Yes. Change can be witnessed if citizens are provided with apt and viable options. In a group, at least 60 percent would change immediately, if they are given practical alternatives. We can expect 90% compliance in six months.
This ban will hit thousands of small and medium scale plastic manufacturers. What about their livelihood alternatives?
There will be some loss, but we should understand that such a ban is the need of the hour, if we want to save the planet for future generations. There is a huge market for eco-friendly packaging. On the other hand, the central government is also known to have given out loans for small and medium start-ups looking to manufacture biodegradable plastic-alternatives through schemes such as Mudra.
Now that the plastic ban is around the corner, can we say that we are in a safe, or soon-to-be-safe, zone?
No, we have a long way to go. The Government has not provided alternatives for polypropylene and other multi-layered packaging that is commonly used for chips and other similar food provisions. Electronic waste that reaches unauthorised scrap dealers and eventually the landfills also remains a threat to the environment. Rather than announcing a piecemeal ban on just plastic, the Chief Minister should have reiterated the importance of source segregation and looked at holistic waste management, including that of e-waste.

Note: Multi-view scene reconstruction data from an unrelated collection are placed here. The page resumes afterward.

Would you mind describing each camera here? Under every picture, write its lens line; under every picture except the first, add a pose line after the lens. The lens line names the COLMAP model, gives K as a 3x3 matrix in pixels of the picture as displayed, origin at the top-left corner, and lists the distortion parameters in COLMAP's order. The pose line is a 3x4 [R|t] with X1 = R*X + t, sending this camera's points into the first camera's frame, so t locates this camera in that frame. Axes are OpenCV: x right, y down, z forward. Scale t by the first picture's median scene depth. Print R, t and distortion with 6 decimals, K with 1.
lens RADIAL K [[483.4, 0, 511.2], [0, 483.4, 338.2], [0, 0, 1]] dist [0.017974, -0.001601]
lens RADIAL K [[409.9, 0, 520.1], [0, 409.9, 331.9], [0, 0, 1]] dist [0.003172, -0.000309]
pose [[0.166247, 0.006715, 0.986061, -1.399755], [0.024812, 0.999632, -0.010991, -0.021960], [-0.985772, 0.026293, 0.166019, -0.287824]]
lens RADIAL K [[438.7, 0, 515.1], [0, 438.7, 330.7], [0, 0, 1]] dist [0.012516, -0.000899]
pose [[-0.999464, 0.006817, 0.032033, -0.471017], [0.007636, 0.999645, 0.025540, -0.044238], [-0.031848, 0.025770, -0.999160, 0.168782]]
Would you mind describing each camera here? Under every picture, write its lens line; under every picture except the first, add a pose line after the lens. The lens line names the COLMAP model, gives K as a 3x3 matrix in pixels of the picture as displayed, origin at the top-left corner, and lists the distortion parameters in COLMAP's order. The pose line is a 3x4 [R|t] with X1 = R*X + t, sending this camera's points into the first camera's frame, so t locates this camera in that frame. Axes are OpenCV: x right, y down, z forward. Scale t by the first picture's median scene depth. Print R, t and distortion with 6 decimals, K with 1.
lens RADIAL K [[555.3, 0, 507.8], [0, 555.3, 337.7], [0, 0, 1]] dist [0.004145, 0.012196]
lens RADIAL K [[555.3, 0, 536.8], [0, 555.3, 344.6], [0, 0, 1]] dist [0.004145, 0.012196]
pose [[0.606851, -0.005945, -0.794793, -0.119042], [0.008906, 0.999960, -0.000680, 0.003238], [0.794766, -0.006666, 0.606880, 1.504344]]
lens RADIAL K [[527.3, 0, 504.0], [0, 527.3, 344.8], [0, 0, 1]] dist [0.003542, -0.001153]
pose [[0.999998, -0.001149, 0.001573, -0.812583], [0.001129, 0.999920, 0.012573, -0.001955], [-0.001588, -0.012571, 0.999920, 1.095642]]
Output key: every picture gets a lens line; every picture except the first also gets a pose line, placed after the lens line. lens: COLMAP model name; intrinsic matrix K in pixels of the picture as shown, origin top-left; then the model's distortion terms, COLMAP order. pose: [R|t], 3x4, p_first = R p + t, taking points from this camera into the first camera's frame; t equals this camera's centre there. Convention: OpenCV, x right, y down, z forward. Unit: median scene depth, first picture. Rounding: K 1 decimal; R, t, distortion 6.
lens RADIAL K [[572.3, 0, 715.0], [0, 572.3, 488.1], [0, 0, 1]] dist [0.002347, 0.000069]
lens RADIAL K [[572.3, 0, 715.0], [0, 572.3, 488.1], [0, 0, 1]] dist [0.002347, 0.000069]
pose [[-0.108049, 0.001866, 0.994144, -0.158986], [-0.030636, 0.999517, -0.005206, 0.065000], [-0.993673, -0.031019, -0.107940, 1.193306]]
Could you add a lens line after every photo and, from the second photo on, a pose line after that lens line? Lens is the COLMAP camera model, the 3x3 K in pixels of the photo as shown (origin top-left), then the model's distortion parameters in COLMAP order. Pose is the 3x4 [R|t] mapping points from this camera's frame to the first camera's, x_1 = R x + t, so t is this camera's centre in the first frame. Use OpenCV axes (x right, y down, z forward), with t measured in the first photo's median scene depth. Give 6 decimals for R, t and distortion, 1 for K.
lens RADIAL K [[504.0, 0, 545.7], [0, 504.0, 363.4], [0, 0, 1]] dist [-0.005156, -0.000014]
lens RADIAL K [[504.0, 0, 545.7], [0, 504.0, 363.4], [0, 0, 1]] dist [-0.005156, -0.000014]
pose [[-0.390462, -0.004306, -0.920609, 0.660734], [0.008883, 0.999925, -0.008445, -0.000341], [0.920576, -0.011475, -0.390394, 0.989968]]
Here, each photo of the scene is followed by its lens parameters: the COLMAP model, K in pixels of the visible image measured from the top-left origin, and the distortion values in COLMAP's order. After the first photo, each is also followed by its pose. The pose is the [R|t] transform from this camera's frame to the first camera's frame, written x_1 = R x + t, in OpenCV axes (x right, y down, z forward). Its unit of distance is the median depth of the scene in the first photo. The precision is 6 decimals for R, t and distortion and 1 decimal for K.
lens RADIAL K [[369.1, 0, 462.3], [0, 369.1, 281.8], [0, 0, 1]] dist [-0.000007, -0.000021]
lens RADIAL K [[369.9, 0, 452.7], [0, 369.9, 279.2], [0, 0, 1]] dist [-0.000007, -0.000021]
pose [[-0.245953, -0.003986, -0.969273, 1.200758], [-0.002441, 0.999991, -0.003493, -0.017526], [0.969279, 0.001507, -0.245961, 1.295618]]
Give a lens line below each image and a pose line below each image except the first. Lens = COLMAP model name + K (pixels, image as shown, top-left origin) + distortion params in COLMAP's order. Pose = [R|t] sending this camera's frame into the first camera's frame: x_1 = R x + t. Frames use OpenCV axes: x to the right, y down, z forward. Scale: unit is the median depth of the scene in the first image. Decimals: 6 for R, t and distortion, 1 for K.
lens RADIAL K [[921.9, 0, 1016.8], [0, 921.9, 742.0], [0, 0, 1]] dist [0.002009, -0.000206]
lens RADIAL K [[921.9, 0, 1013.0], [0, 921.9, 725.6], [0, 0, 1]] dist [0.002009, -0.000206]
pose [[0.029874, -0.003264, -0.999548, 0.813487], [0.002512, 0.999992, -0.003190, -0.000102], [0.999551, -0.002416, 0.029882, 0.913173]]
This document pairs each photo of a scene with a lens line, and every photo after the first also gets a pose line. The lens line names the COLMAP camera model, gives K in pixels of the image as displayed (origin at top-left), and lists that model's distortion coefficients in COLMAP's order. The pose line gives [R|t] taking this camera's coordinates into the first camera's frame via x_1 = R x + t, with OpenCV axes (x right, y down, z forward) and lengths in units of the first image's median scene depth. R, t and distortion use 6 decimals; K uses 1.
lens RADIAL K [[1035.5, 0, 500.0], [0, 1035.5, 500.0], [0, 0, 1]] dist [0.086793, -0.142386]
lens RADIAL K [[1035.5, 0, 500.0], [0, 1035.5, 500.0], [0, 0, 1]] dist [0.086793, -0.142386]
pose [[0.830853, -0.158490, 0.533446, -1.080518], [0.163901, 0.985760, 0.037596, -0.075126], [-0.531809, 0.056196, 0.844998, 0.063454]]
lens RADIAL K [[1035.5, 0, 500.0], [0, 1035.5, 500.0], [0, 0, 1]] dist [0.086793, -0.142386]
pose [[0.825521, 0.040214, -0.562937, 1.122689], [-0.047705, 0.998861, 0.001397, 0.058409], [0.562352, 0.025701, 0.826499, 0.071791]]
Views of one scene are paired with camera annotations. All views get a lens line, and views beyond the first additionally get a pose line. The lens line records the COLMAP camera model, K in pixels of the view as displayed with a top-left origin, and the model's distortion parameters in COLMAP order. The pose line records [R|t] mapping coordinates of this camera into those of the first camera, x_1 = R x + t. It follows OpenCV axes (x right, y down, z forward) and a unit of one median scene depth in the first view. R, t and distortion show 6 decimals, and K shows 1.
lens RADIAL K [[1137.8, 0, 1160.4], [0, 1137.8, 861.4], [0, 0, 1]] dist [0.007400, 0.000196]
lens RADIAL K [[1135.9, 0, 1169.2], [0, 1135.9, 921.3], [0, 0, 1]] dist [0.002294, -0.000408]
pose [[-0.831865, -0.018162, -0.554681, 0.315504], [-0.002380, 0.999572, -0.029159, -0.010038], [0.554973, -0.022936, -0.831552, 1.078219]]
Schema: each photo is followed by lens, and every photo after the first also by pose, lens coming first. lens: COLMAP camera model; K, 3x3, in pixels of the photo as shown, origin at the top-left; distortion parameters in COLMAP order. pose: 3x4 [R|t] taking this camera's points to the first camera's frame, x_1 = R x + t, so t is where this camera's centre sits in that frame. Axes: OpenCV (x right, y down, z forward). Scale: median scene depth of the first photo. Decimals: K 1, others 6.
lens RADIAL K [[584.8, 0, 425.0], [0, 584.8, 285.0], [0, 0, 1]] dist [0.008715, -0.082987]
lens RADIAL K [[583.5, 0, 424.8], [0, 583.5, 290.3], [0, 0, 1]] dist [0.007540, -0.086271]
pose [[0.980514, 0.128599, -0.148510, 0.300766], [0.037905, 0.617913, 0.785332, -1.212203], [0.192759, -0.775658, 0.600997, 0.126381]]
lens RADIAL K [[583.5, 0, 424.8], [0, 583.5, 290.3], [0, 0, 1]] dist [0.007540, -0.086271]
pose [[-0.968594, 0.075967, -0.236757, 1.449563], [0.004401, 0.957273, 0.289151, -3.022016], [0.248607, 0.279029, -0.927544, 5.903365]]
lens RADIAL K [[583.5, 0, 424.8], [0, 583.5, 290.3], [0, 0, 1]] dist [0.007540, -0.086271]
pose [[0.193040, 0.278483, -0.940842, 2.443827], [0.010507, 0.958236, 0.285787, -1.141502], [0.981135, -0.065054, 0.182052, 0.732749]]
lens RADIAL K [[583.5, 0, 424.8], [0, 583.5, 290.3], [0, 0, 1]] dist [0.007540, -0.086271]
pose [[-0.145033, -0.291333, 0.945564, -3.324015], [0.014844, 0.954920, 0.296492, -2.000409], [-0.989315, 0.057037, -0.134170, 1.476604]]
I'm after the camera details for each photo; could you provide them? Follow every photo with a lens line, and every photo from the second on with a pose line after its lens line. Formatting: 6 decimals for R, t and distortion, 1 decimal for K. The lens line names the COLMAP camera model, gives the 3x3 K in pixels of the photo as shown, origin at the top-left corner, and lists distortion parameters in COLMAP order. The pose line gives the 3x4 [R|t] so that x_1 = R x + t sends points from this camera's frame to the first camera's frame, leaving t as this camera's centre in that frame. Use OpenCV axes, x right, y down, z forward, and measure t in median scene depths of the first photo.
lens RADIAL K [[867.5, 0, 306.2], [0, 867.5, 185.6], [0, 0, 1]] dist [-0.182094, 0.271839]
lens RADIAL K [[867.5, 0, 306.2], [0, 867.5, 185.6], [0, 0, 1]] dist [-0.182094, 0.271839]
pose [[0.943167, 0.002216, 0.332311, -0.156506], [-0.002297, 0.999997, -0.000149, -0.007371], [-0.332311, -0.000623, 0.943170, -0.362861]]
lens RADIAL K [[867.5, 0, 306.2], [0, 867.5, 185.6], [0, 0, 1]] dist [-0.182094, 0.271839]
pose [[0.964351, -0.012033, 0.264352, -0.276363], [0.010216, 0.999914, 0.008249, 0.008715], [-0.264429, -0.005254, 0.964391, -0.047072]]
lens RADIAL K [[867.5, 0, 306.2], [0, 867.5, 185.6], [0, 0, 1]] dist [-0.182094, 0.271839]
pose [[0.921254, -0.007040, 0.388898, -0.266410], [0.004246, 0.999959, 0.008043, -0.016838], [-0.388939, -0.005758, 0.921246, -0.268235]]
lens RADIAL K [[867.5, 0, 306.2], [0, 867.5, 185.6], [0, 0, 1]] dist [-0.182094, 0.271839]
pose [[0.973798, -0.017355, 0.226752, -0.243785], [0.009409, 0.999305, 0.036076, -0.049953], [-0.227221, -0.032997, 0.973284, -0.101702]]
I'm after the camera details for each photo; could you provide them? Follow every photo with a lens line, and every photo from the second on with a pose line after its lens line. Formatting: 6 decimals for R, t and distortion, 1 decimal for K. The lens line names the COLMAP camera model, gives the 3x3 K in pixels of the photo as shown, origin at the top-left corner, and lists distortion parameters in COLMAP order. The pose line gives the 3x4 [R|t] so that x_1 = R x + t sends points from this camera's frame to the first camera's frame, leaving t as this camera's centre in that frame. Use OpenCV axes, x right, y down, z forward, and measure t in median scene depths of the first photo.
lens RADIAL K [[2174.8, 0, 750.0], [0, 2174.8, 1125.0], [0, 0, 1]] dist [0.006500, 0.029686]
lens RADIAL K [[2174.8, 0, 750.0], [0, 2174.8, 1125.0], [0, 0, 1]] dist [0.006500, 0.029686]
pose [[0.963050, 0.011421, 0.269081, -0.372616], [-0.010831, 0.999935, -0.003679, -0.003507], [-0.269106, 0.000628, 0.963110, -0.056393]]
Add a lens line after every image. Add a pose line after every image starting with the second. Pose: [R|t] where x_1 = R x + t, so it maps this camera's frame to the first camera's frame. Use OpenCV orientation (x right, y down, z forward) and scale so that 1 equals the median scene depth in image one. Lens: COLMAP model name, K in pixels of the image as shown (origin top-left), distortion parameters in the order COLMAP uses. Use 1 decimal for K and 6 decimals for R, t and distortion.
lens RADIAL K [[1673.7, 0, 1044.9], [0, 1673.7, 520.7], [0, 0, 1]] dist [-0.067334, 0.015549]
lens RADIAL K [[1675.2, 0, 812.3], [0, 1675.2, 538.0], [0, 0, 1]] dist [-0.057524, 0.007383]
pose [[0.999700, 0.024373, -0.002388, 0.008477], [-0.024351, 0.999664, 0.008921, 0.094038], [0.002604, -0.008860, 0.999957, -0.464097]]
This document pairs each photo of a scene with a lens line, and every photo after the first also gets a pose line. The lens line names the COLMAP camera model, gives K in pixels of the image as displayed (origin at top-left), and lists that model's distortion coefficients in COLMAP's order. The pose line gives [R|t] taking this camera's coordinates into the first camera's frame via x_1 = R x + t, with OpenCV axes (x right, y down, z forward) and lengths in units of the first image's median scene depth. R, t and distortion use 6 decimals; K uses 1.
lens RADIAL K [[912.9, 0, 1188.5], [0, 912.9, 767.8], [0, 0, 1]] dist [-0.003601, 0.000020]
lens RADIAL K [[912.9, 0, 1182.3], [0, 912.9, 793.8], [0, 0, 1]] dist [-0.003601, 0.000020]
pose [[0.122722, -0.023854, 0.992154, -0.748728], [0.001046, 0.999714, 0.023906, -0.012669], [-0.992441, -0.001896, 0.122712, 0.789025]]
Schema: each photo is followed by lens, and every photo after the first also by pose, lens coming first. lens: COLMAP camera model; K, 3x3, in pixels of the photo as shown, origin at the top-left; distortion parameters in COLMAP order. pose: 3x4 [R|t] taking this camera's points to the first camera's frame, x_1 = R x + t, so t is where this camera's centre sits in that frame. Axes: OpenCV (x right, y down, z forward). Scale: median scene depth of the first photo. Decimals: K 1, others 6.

What measures should citizens adopt to make Chennai a cleaner, environmentally resilient city?
A four-R mantra — Refuse, Reduce, Reuse and Recycle — should be adopted by each and every citizen. Refuse taking single use plastic, reduce consumption by choosing only necessary plastics and reuse them properly. Recycling is the last option as it is also hazardous to the nature. The people of the city are the important stakeholders in terms of plastic consumption as well as its impact, and they have to be on board with the ban, to make the city cleaner and sustainable.
Since, you talk about re-cycling, what are the options available for a Chennaiite to recycle plastic?
Citizens can drop off the reusable plastic at the scrap shops that are present in every street corner of Chennai. These middle men accumulate the plastic and send it to the recycling units. Chennai Corporation claims that the conservancy staff has been collecting recyclables every Wednesday,but this is consistently followed in only a few localities of Chennai. So, the best option is to rely on scrap dealers and recyclers, whose livelihood depends on this.
So, would you blame the people for the waste crisis that we see in the city — or the corporation, or both?
If asked to grade, I would first blame the Corporation for not having the conviction to go the last mile. Mandatory source segregation implemented by Chennai Corporation a year ago lies in the doldrums. They could have enforced and implemented source segregation effectively in at least one ward to motivate others.
Of course, citizens are also guilty, as they have not really stepped up their segregation efforts. We need to realise that this is no longer someone else’s problem, it is now everyone’s problem.